Employees who have exhausted their FMLA leave may be eligible for reasonable accommodation under the Americans With Disabilities Act (ADA). To qualify, an employee must be disabled within the law’s definition. The individual must have a mental or physical impairment. That impairment must substantially limit the person’s ability to perform the job’s essential functions. If you have employees who are still recovering from a bout of COVID-19 – the ‘long haulers”- they likely are disabled. Treat them accordingly and consider providing more time off as a reasonable accommodation.
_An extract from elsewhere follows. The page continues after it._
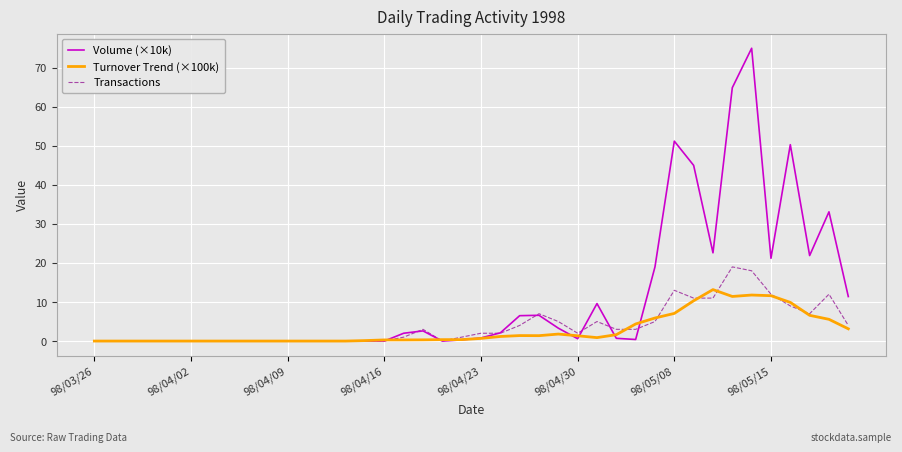

What is the maximum value shown in the chart?

75.0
The ADA gives great flexibility for employers and employees to find accommodations. Ultimately, employers get to decide whether the accommodation is reasonable. Courts will ask employers to ‘show their work’ if they determine an accommodation is not reasonable. The entire process should be documented.

Planning for 2021

The looming new year requires employers to plan for multiple scenarios. If Congress extends the FFCRA, then employers will have to recalibrate to meet a new set of leave limits. Presumably, government reimbursement limits would remain unchanged.

If Congress takes no action, employers are left in the same position they were in April. Nothing prevents employers from providing benefits beyond what the FMLA requires. While many employers will not have the resources to provide paid leave without government assistance, it is an option. Employers should sit down with counsel and develop a flexible plan that will address each possible scenario.

Key factors to incorporate into planning include:

  • Infection rates. Changes in cases where your business and customers are located will impact the need for total or partial shutdowns.
  • Telecommuting. By now most businesses have determined who can and cannot do their job remotely. As the pandemic affects markets and the workforce, employers may have to reassess how they do their work.
  • Risks to essential workers. Workers who have been working with the public for months may be more likely to get sick. They may also be more subject to stress-related illnesses and absences. Employers should assume that essential workers will need more sick leave.
  • Parental obligations. Even if working parents juggled kids and work so far, some fatigue may be setting in. Since many parents won’t be able to take paid leave, this could be a good time to consider other options. Perhaps offer backup childcare or set up on-site facilities to monitor distance learning.